Saved data entries
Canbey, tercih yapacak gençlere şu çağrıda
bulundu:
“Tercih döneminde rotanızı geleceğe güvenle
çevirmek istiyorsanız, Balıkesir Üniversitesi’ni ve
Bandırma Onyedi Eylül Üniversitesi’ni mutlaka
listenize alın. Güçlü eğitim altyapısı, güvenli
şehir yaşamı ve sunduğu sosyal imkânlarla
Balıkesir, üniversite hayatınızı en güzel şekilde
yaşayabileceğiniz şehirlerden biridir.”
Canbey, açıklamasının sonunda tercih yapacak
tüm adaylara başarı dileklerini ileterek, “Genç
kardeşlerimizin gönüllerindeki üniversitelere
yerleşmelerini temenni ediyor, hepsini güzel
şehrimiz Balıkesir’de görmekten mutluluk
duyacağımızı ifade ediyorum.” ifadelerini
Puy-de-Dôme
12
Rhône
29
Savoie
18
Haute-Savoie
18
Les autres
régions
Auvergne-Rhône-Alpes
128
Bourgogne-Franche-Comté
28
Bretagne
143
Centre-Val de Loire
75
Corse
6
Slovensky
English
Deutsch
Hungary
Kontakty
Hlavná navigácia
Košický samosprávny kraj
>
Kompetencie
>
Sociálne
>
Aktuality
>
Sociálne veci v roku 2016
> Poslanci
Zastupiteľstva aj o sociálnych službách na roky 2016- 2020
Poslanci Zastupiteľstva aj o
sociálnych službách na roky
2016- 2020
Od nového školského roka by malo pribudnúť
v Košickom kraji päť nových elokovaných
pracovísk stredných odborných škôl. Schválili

...

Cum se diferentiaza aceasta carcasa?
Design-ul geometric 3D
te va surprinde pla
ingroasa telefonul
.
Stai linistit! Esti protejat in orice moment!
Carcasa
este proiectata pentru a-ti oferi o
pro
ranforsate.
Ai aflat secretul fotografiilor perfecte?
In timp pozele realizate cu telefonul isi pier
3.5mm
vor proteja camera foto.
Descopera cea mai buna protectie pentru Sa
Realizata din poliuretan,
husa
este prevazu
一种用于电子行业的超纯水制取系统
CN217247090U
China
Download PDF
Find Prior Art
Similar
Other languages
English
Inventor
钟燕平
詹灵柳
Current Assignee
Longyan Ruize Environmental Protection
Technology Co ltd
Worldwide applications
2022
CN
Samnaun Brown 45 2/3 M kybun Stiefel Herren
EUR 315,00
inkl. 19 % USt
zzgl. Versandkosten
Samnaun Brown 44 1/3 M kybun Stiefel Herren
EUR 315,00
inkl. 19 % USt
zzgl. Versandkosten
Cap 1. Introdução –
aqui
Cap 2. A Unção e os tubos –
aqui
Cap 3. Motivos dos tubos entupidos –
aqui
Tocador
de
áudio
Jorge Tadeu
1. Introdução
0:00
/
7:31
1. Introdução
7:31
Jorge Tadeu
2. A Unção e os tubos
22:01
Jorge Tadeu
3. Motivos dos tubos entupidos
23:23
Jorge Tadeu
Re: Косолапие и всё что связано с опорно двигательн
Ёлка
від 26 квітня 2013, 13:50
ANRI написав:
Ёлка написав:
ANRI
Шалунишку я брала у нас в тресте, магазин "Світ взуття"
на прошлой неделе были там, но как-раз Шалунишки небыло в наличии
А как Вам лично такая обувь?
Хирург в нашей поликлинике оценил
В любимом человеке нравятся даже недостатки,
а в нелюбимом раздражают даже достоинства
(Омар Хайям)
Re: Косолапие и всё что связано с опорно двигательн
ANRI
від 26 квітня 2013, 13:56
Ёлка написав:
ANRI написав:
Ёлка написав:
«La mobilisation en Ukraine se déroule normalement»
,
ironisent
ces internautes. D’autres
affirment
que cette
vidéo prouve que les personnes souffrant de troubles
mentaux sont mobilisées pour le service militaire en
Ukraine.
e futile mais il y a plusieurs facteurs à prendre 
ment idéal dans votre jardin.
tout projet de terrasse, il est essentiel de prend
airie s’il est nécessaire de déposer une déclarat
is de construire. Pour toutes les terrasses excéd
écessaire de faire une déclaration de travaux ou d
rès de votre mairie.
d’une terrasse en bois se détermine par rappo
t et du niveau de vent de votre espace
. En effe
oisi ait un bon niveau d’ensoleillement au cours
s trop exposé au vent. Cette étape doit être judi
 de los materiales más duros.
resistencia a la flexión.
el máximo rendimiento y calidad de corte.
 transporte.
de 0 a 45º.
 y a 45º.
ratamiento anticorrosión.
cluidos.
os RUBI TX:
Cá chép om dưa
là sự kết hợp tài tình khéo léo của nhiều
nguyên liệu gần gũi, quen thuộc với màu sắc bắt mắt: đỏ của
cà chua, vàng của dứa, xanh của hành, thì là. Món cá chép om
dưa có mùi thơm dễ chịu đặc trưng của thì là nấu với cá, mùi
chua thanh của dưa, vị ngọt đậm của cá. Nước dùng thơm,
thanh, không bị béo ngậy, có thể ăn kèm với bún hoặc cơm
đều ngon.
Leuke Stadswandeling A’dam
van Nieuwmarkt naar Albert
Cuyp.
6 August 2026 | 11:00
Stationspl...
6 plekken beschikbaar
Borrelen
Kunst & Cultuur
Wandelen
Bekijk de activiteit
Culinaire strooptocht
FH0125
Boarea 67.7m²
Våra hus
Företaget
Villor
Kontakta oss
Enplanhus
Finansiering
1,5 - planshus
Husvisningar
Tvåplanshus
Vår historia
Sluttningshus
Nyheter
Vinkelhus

» **Work to complete**: Your answer should be every line above that contains the word "Balıkesir".

» **Written response**:
çevirmek istiyorsanız, Balıkesir Üniversitesi’ni ve
Balıkesir, üniversite hayatınızı en güzel şekilde
şehrimiz Balıkesir’de görmekten mutluluk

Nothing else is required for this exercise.